AIM, as it was often abbreviated, launched quietly in May 1997 as a product created by developers Barry Appelman, Eric Bosco and Jerry Harris and several other of the company's engineers without the permission of their bosses or the company at large, Jason Abbruzzese wrote in a history of the platform for Mashable in 2014. As the dominant internet provider of the decade, America Online had built a business around charging fees for all of its services, and the free cost of AIM baffled the company.

After the messaging service ballooned in popularity, however, the free product was, reluctantly, allowed to continue on. Its quick ascent wasn't so surprising—AIM filled a niche for easy, instant and casual communication, something the rise of the Internet age seemed to promise. Soon, the service attracted millions of regular users, and by the mid-2000s, AIM users alone comprised 52 percent of the online instant messaging market.

David Pierce of Wired details some of AIM’s forward-thinking abilities, like allowing for custom icons, personalized profiles, and chatbots—not to mention aiding and abetting the rise of "internet speak." “AIM taught me how to LOL, and the subtle difference between ROFL and ROFLMAO. I was always brb-ing, and always jk'ing," he writes. 

But the rise of AIM didn’t last long. By the mid- to late- aughts, customers had started flocking to a new wave of more advanced free services.

According to Abbruzzese, AIM's resistance to collaborate with outside developers or make AIM open source resulted in a failure of innovation, which ultimately killed interest in the messaging service. The continual lay offs didn't help things, either; five years ago, the product was left with a barebones crew of people to keep the servers running. By 2011, AIM held less than one percent of the instant messaging market share.
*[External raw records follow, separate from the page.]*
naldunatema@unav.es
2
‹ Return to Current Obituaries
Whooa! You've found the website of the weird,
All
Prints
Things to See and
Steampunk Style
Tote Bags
In an ode to AIM's 20 year history, Josh Constine at TechCrunch sums up the good and the bad of the service. "Its iconic Away Messages were the ancestor to the modern tweet and status update. It battled for supremacy with competitors like ICQ, and messengers from Yahoo and Microsoft MSN. But eventually text messaging, Google’s GChat and Facebook took over, while AIM never fully figured out the shift to mobile." 

In May of this year, Motherboard’s Jason Koebler decided to investigate the now antiquated platform, and came away wanting. “So, AIM: Is it still good? I mean, not really,” he concluded.
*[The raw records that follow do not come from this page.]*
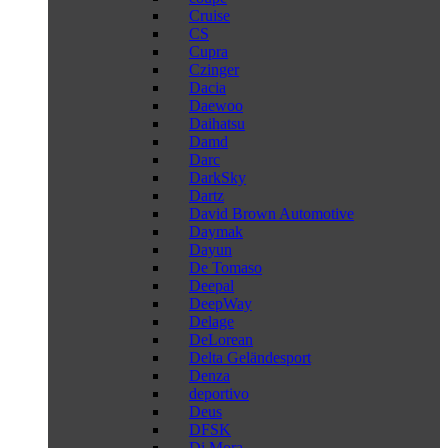
Cruise
CS
Cupra
Czinger
Dacia
Daewoo
Daihatsu
Damd
Darc
DarkSky
Dartz
David Brown Automotive
Daymak
Dayun
De Tomaso
Deepal
DeepWay
Delage
DeLorean
Delta Geländesport
Denza
deportivo
Deus
DFSK
Di Mora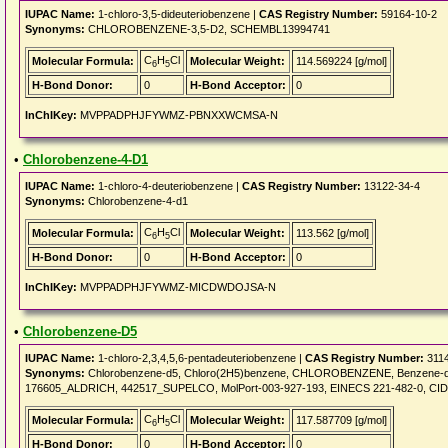
IUPAC Name:
1-chloro-3,5-dideuteriobenzene |
CAS Registry Number:
59164-10-2
Synonyms:
CHLOROBENZENE-3,5-D2, SCHEMBL13994741
C
H
Cl
Molecular Formula:
Molecular Weight:
114.569224 [g/mol]
6
5
H-Bond Donor:
0
H-Bond Acceptor:
0
InChIKey:
MVPPADPHJFYWMZ-PBNXXWCMSA-N
•
Chlorobenzene-4-D1
IUPAC Name:
1-chloro-4-deuteriobenzene |
CAS Registry Number:
13122-34-4
Synonyms:
Chlorobenzene-4-d1
C
H
Cl
Molecular Formula:
Molecular Weight:
113.562 [g/mol]
6
5
H-Bond Donor:
0
H-Bond Acceptor:
0
InChIKey:
MVPPADPHJFYWMZ-MICDWDOJSA-N
•
Chlorobenzene-D5
IUPAC Name:
1-chloro-2,3,4,5,6-pentadeuteriobenzene |
CAS Registry Number:
3114
Synonyms:
Chlorobenzene-d5, Chloro(2H5)benzene, CHLOROBENZENE, Benzene-d5, c
176605_ALDRICH, 442517_SUPELCO, MolPort-003-927-193, EINECS 221-482-0, CI
C
H
Cl
Molecular Formula:
Molecular Weight:
117.587709 [g/mol]
6
5
H-Bond Donor:
0
H-Bond Acceptor:
0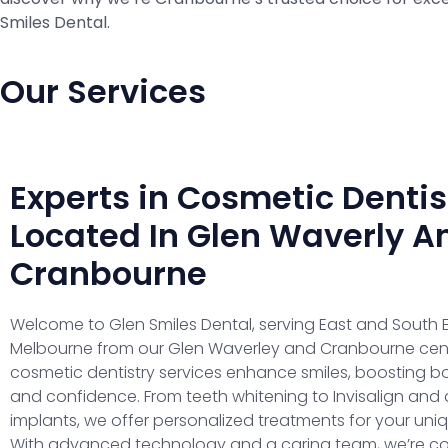
Smiles Dental.
Our Services
Experts in Cosmetic Dentis
Located In Glen Waverly A
Cranbourne
Welcome to Glen Smiles Dental, serving East and South 
Melbourne from our Glen Waverley and Cranbourne cent
cosmetic dentistry services enhance smiles, boosting b
and confidence. From teeth whitening to Invisalign and 
implants, we offer personalized treatments for your uni
With advanced technology and a caring team, we’re c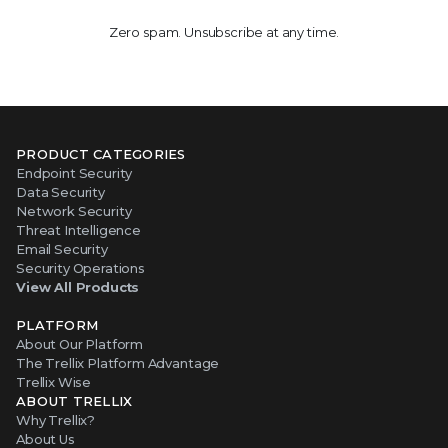
Zero spam. Unsubscribe at any time.
PRODUCT CATEGORIES
Endpoint Security
Data Security
Network Security
Threat Intelligence
Email Security
Security Operations
View All Products
PLATFORM
About Our Platform
The Trellix Platform Advantage
Trellix Wise
ABOUT TRELLIX
Why Trellix?
About Us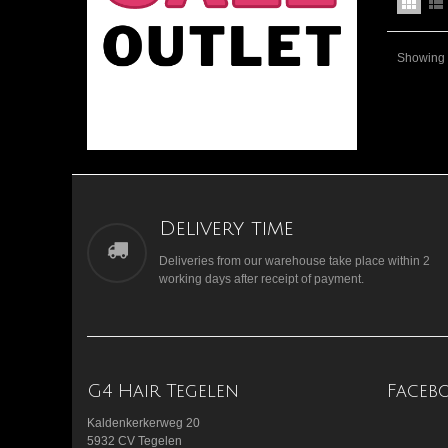
Showing 1
Delivery time
Deliveries from our warehouse take place within 2
working days after receipt of payment.
G4 Hair Tegelen
Faceb
Kaldenkerkerweg 20
5932 CV Tegelen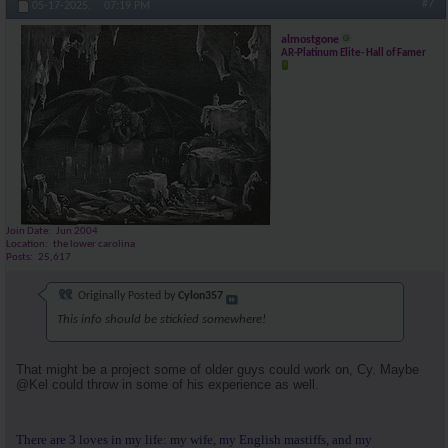
#7
05-17-2025,
07:19 PM
almostgone
AR-Platinum Elite- Hall of Famer
Join Date
Jun 2004
Location
the lower carolina
Posts
25,617
Originally Posted by
Cylon357
This info should be stickied somewhere!
That might be a project some of older guys could work on, Cy. Maybe
@Kel could throw in some of his experience as well.
There are 3 loves in my life: my wife, my English mastiffs, and my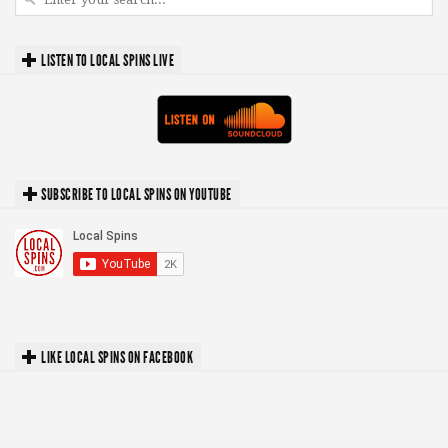
LISTEN TO LOCAL SPINS LIVE
SUBSCRIBE TO LOCAL SPINS ON YOUTUBE
LIKE LOCAL SPINS ON FACEBOOK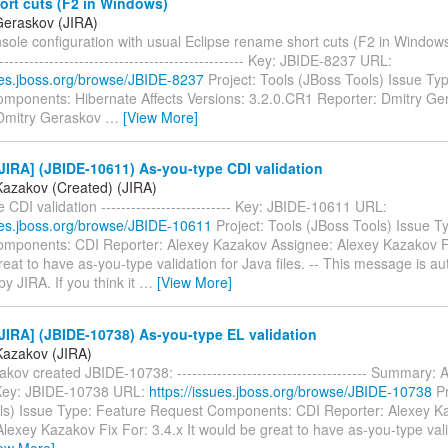
ort cuts (F2 in Windows)
Geraskov (JIRA)
le configuration with usual Eclipse rename short cuts (F2 in Windows) -
--------------------------------------------------- Key: JBIDE-8237 URL:
sues.jboss.org/browse/JBIDE-8237
Project: Tools (JBoss Tools) Issue Ty
mponents: Hibernate Affects Versions: 3.2.0.CR1 Reporter: Dmitry Ge
Dmitry Geraskov
…
[View More]
IRA] (JBIDE-10611) As-you-type CDI validation
Kazakov (Created) (JIRA)
 CDI validation -------------------------- Key: JBIDE-10611 URL:
sues.jboss.org/browse/JBIDE-10611
Project: Tools (JBoss Tools) Issue T
mponents: CDI Reporter: Alexey Kazakov Assignee: Alexey Kazakov Fix
eat to have as-you-type validation for Java files. -- This message is au
y JIRA. If you think it
…
[View More]
IRA] (JBIDE-10738) As-you-type EL validation
Kazakov (JIRA)
kov created JBIDE-10738: -------------------------------------- Summary:
 Key: JBIDE-10738 URL:
https://issues.jboss.org/browse/JBIDE-10738
Pr
ls) Issue Type: Feature Request Components: CDI Reporter: Alexey K
lexey Kazakov Fix For: 3.4.x It would be great to have as-you-type vali
iew More]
Or, as Albers puts it in his blog post, which also invites users to contribute memories of the communications service on Tumblr: "AIM tapped into new digital technologies and ignited a cultural shift, but the way in which we communicate with each other has profoundly changed."

If you can still remember your AIM password, Oath has released information on how to download your old chat logs for posterity. And for those too embarrassed to acknowledge their existence, they will be deleted forever.